- Coordinates: 27°59′47″N 97°55′22″W﻿ / ﻿27.99639°N 97.92278°W
- Country: United States
- State: Texas
- County: Jim Wells

Area
- • Total: 3.37 sq mi (8.72 km^{2})
- • Land: 3.37 sq mi (8.72 km^{2})
- • Water: 0 sq mi (0.0 km^{2})
- Elevation: 194 ft (59 m)

Population (2020)
- • Total: 375
- • Density: 111/sq mi (43.0/km^{2})
- Time zone: UTC-6 (Central (CST))
- • Summer (DST): UTC-5 (CDT)
- FIPS code: 48-38518
- GNIS feature ID: 1852716

= K-Bar Ranch, Texas =

K-Bar Ranch is a census-designated place (CDP) in Jim Wells County, Texas, United States. The population was 375 at the 2020 census.

_STORED DATA_:
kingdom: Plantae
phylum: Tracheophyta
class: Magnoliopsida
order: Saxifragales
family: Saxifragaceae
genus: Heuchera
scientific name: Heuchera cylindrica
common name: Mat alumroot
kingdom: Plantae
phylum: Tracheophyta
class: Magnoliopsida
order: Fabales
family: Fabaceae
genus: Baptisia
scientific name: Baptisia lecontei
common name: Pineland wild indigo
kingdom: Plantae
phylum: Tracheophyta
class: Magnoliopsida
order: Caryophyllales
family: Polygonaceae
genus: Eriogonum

_REQUIRED ACTION 1_: In the text about K-Bar Ranch, Texas, what is the place's elevation?
_REQUIRED ACTION 2_: Write the next part of the text about K-Bar Ranch, Texas, picking up after its final sentence.

_EXERCISE RESPONSE 1_: 194 feet (59 m)

_EXERCISE RESPONSE 2_:
==Geography==
K-Bar Ranch is located in northeastern Jim Wells County at (27.996465, -97.922898). Texas State Highway 359 forms the southeastern border of the community. Highway 359 leads southwest 2 mi to Orange Grove and 20 mi to Alice, the county seat, as well as northeast 10 mi to Mathis.

According to the United States Census Bureau, the CDP has a total area of 8.7 km2, all land.

==Demographics==

K-Bar Ranch first appeared as a census designated place in the 2000 U.S. census.

Historical population
| Census | Pop. | Note | %± |
| 2000 | 350 |  | — |
| 2010 | 358 |  | 2.3% |
| 2020 | 375 |  | 4.7% |
U.S. Decennial Census 1850–1900 1910 1920 1930 1940 1950 1960 1970 1980 1990 2000 2010 2020

===2020 census===

K-Bar Ranch CDP, Texas – Racial and ethnic composition Note: the US Census treats Hispanic/Latino as an ethnic category. This table excludes Latinos from the racial categories and assigns them to a separate category. Hispanics/Latinos may be of any race.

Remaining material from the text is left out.